The Cholas were an ancient line of rulers of South India who had a long and checkered history from 3rd century BCE to the 13th century CE. A vigorous Hindu temple movement following the Bhakti movement in the age of the Cholas saw the emergence of stone temples great and small, in almost every town and village of their extensive empire.

In the 7th and 8th centuries CE, Tamil Nadu witnessed the Hindu devotional (bhakti) movement led by Tamil Shaiva and Vaishnava saints. During this period, the Cholas who were marginalized rose up again under the leadership of Vijayalaya with their capital at Thanjavur.

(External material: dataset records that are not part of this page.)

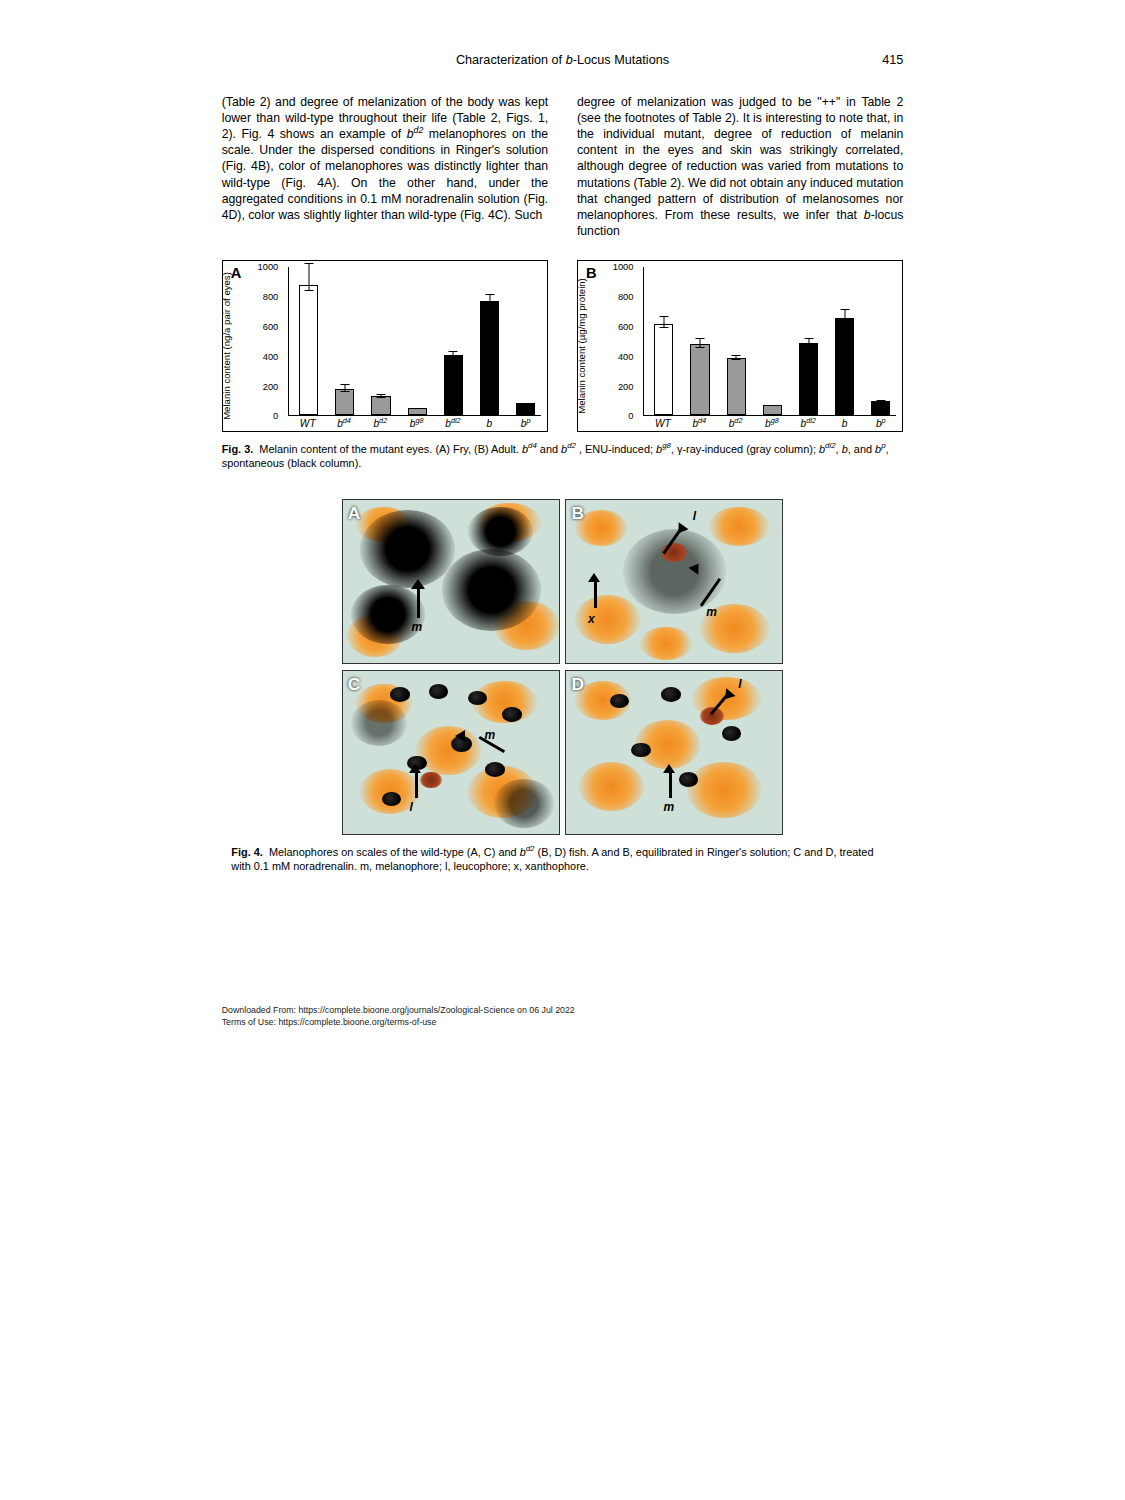Characterization of b-Locus Mutations 415
(Table 2) and degree of melanization of the body was kept lower than wild-type throughout their life (Table 2, Figs. 1, 2). Fig. 4 shows an example of bd2 melanophores on the scale. Under the dispersed conditions in Ringer's solution (Fig. 4B), color of melanophores was distinctly lighter than wild-type (Fig. 4A). On the other hand, under the aggregated conditions in 0.1 mM noradrenalin solution (Fig. 4D), color was slightly lighter than wild-type (Fig. 4C). Such
degree of melanization was judged to be "++" in Table 2 (see the footnotes of Table 2). It is interesting to note that, in the individual mutant, degree of reduction of melanin content in the eyes and skin was strikingly correlated, although degree of reduction was varied from mutations to mutations (Table 2). We did not obtain any induced mutation that changed pattern of distribution of melanosomes nor melanophores. From these results, we infer that b-locus function
A
Melanin content (ng/a pair of eyes)
1000 800 600 400 200 0
WT bd4 bd2 bg8 bdl2 b bp
B
Melanin content (µg/mg protein)
1000 800 600 400 200 0
WT bd4 bd2 bg8 bdl2 b bp
Fig. 3. Melanin content of the mutant eyes. (A) Fry, (B) Adult. bd4 and bd2 , ENU-induced; bg8, γ-ray-induced (gray column); bdl2, b, and bp, spontaneous (black column).
A
m
B
l
m
x
C
m
l
D
l
m
Fig. 4. Melanophores on scales of the wild-type (A, C) and bd2 (B, D) fish. A and B, equilibrated in Ringer's solution; C and D, treated with 0.1 mM noradrenalin. m, melanophore; l, leucophore; x, xanthophore.
Downloaded From: https://complete.bioone.org/journals/Zoological-Science on 06 Jul 2022
Terms of Use: https://complete.bioone.org/terms-of-use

Vijayalaya himself built at temple for Goddess Durga – Nishumbh Sudini – at Thanjavur. His success Aditya (871 – 907 CE) built rows of stone temples on both banks of Kaveri River.

Symbolic to Chola temple movement were the magnificent Brihadishwara Temple at Thanjavur and the Gangaikonda Cholapuram Temple (Perambalur) built respectively by Rajaraja in 1010 CE and his son Rajendra I; the Airavatesvara Temple, Darasuram (Kumbakonam) by Rajaraja II; the Kampahareswarar temple at Thirubhuvanam (Kumbakonam) by Kulottunga III and the grand expansions at the Nataraja Temple at Chidambaram and the Ranganatha (Vishnu) temple at Srirangam.

The temple came to occupy an important place during Chola rule, not only as a center of religion but also as the hub of social, economic and cultural life in the community.

The concept of dana (charity) for temple purposes assumed greater importance and liberal land and other grants were made by the state, landed gentry, merchant guilds and the common folk.

The land grants by the state were known as the devadanas and were usually exempt from taxes.

Gradually, the temple became a large economic system, agriculture, production, employer, patron of music, dance and fine arts.